I don’t have the answers. The thoughts and reminders will never go away. But I do know one thing, without a doubt.
I have another loving Father who gives me comfort and peace when I can’t explain it. that surpass all understanding. Another Father who gives us all these stories so His glory can be lifted higher. A Father who truly KNOWS what we have all experienced. because we have all at some point in time lost something or someone. We have all at some point felt alone in our stories.
I sit here today with peace knowing my eternal Father is telling me it is okay to be disappointed. The future we imagined may not ever turn out like we planned. The sweetness of the past might never be fully recreated again. but it is okay.
He knows our deepest desires, as well as our deepest regrets, and our deepest fears. They are rooted from the same place: our connection to others. but that shouldn’t stop us to continue to love and dream big. To continue to jump and trust. To bet His words over the voice of doubt.
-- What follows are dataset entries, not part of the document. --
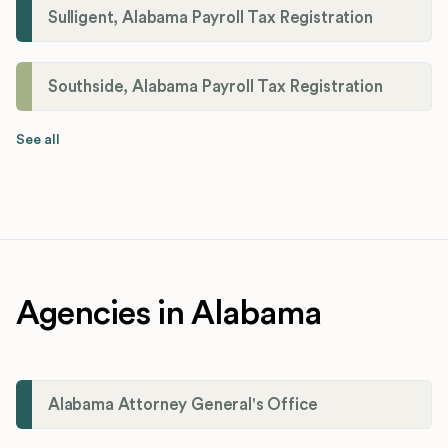
Sulligent, Alabama Payroll Tax Registration
Southside, Alabama Payroll Tax Registration
See all
Agencies in Alabama
Alabama Attorney General's Office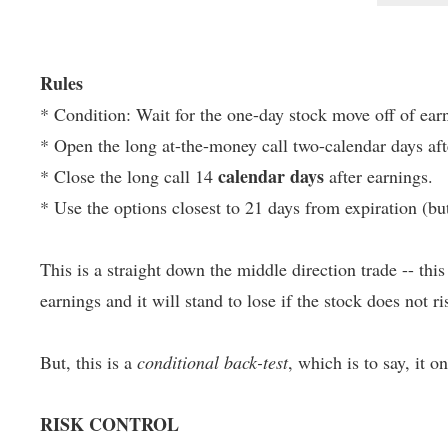
Rules
* Condition: Wait for the one-day stock move off of earn
* Open the long at-the-money call two-calendar days aft
calendar days
* Close the long call 14
after earnings.
* Use the options closest to 21 days from expiration (bu
This is a straight down the middle direction trade -- thi
earnings and it will stand to lose if the stock does not ris
But, this is a
conditional back-test
, which is to say, it o
RISK CONTROL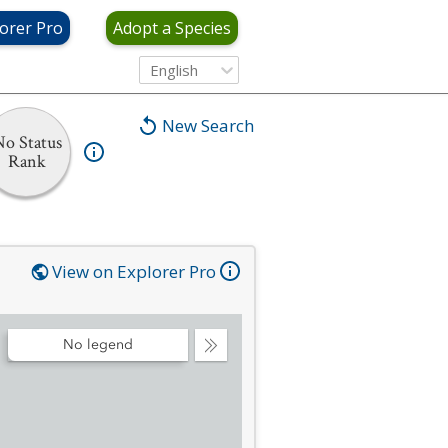
orer Pro
Adopt a Species
English
New Search
No Status
Rank
View on Explorer Pro
No legend
Collapse
Legend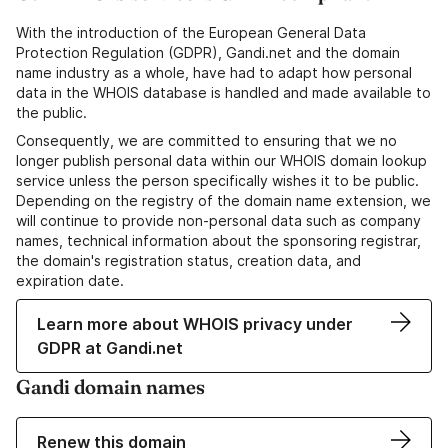
With the introduction of the European General Data
Protection Regulation (GDPR), Gandi.net and the domain
name industry as a whole, have had to adapt how personal
data in the WHOIS database is handled and made available to
the public.
Consequently, we are committed to ensuring that we no
longer publish personal data within our WHOIS domain lookup
service unless the person specifically wishes it to be public.
Depending on the registry of the domain name extension, we
will continue to provide non-personal data such as company
names, technical information about the sponsoring registrar,
the domain's registration status, creation data, and
expiration date.
Learn more about WHOIS privacy under
GDPR at Gandi.net
Gandi domain names
Renew this domain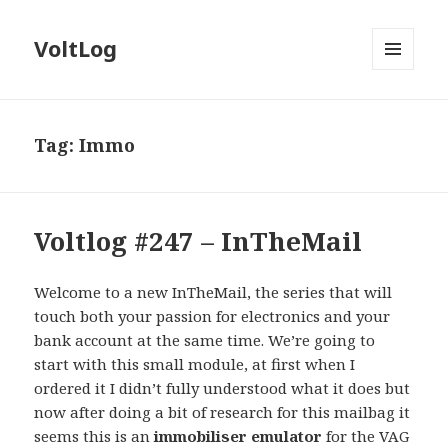
VoltLog
MENU
AND
WIDGETS
Tag:
Immo
Voltlog #247 – InTheMail
Welcome to a new InTheMail, the series that will
touch both your passion for electronics and your
bank account at the same time. We’re going to
start with this small module, at first when I
ordered it I didn’t fully understood what it does but
now after doing a bit of research for this mailbag it
seems this is an
immobiliser emulator
for the VAG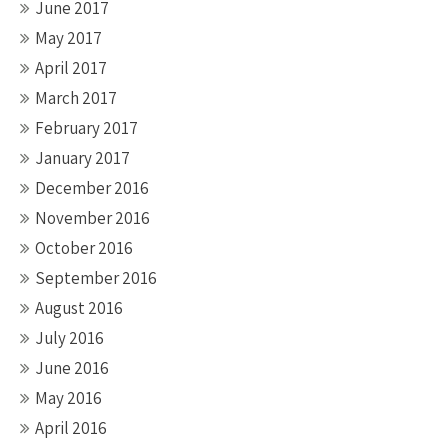
June 2017
May 2017
April 2017
March 2017
February 2017
January 2017
December 2016
November 2016
October 2016
September 2016
August 2016
July 2016
June 2016
May 2016
April 2016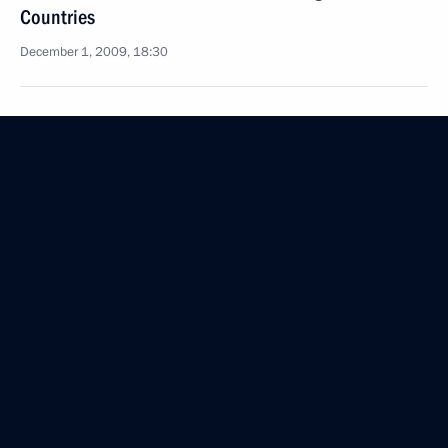
Countries
December 1, 2009, 18:30
Dmitry Medvedev signed the Federal Law
On Ratification of the Agreement between
the Government of the Russian Federation
and the Government of the Democratic People's
Republic of Korea on Temporary Work of Citizens
of One Country on the Territory of the Other
December 1, 2009, 18:00
Dmitry Medvedev congratulated tennis player
Nikolai Davydenko on his victory in the 2009 ATP
World Tour Finals in London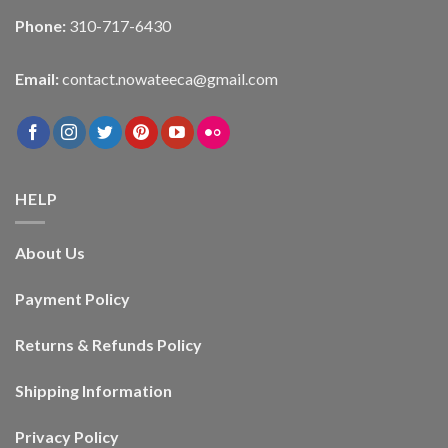
Phone:
310-717-6430
Email:
contact.nowateeca@gmail.com
HELP
About Us
Payment Policy
Returns & Refunds Policy
Shipping Information
Privacy Policy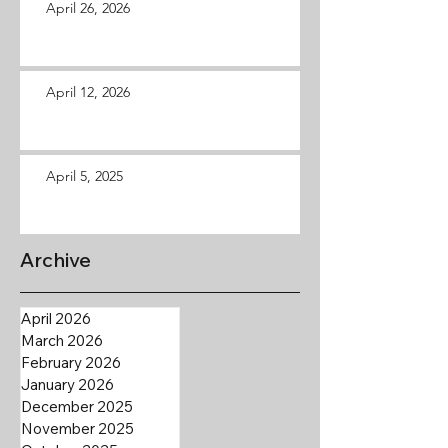
April 26, 2026
April 12, 2026
April 5, 2025
Archive
April 2026
March 2026
February 2026
January 2026
December 2025
November 2025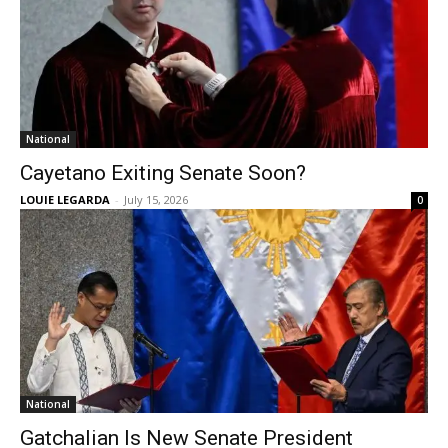
National
Cayetano Exiting Senate Soon?
LOUIE LEGARDA
-
July 15, 2026
0
National
Gatchalian Is New Senate President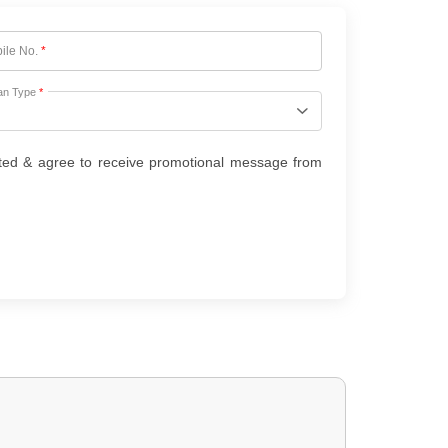
ile No.
*
an Type
*
ted & agree to receive promotional message from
Join me. Join me in weeping amidst the sweetness of the Lord even here, right here in the middle of the desert. We can keep asking why and how, but those questions aren’t the point. I think the point is that they keep us turned to Him. Drawn to Him. because lets face it we are a stubborn breed. I know I can be. The wilderness isn’t necessarily a bad thing, but just remember He has given us a map. a way out of it. We have to choose to follow. again and again and again. His promise leads us towards land. Land where there is abundance and thanksgiving. Joy and gladness. no complaining, but singing.
So for today I am going to grieve. Tomorrow, I am going to watch The Cowboys win because I know that is what my dad would be doing :] and the day after that when I get sad, I will remember the sweet memories of my dad and I will speak God’s promise – that everything will be okay.